The police kept the mother in isolation for several weeks, until the coroner finally succeeded in making himself heard. He had insisted from the first, although no one paid any attention, that being thrown down the incinerator chute was not the cause of death; the infant had been stillborn. Finally the authorities freed the poor woman, who was marked for life, in any case; for months she was followed by newspaper headlines, and no one ever believed the official version. The sympathies of an unforgiving public were all for the baby, and they called my madrina “The Little Monster Murderess.” All this trauma was the final blow to her nerves. She could not get over the guilt of having given birth to a sideshow freak, and was never the same person after getting out of jail. She was obsessed with the idea that the birth was a divine punishment for some abominable sin that not even she could remember. She was ashamed to show herself in public, and sank into misery and despair. As a last resort, she went to see witch doctors; they wrapped her in a shroud, laid her on the ground inside a circle of lighted candles, and blanketed her beneath a suffocating cloud of smoke, talcum, and camphor, until there issued from the depths of her being a visceral scream that they interpreted as the expulsion of the evil spirits. Then they hung sacred necklaces around her neck to prevent the evil from re-entering her body. When I went with Elvira to visit her, I found her living in the same blue-painted shack. She had fallen away, and had lost the unabashed sauciness that had once put pepper in her walk; she had surrounded herself with pictures of Catholic saints and African gods, her only company the stuffed puma.

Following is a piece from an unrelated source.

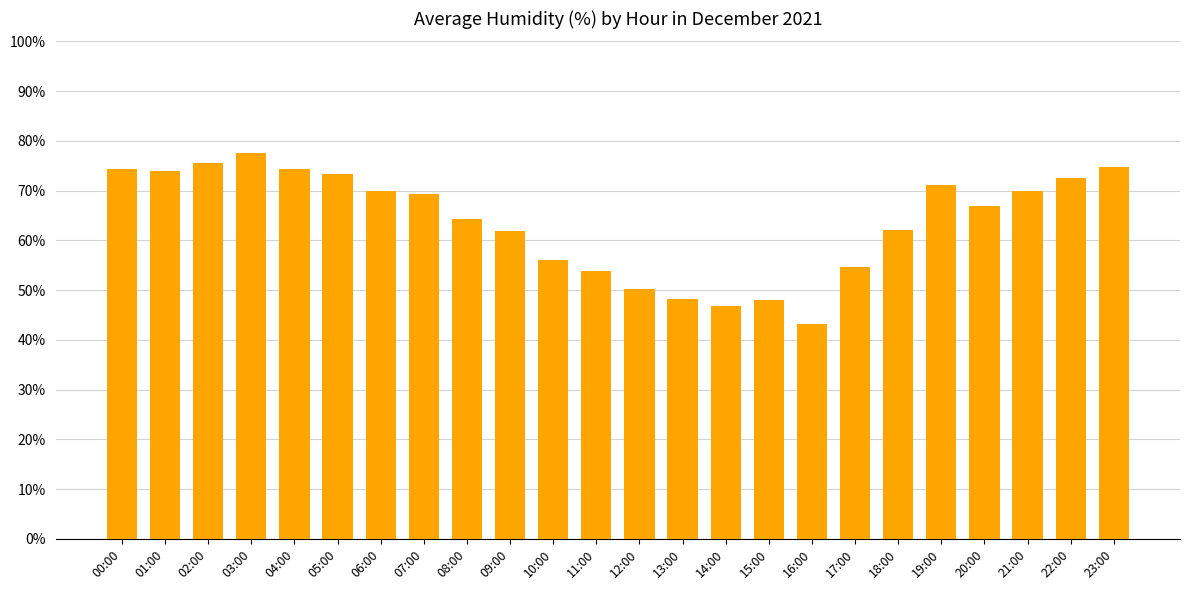

The chart shows a value of 111.8 at 01:00. True or false?

False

When she saw that the prayers and the witchcraft and the herbalists’ bre
ws did not bring an end to her adversity, my madrina swore before the altar of the Virgin Mary never again to have carnal contact with a man, and to ensure that vow she had a midwife stitch up her vagina. The infection nearly killed her. She never knew whether she was saved by the hospital’s antibiotics, the candles lighted to Santa Rita, or the medicinal teas she so faithfully imbibed. From that moment she could not do without rum and the witch doctors’ santería. Life lost its meaning; often she did not recognize people she knew, and she roamed the city streets mumbling unintelligibly about a devil’s spawn, a creature of two bloods born from her belly. She was totally mad, and could not earn a living because, in her disturbed state and with her photograph in the police files, no one would give her work. She disappeared for long stretches at a time, and I would fear she was dead, but when I least expected her, she would reappear haggard and wretched, her eyes bloodshot. She always brought a cord with seven knots in it to measure my skull, a surefire way, someone had told her, to verify whether I was still a virgin. That’s your only treasure. As long as you’re untouched, you’re worth something, she would say; but when you lose it, you’re nobody. I did not understand why the part of my body that was so sinful and forbidden could at the same time be so valuable.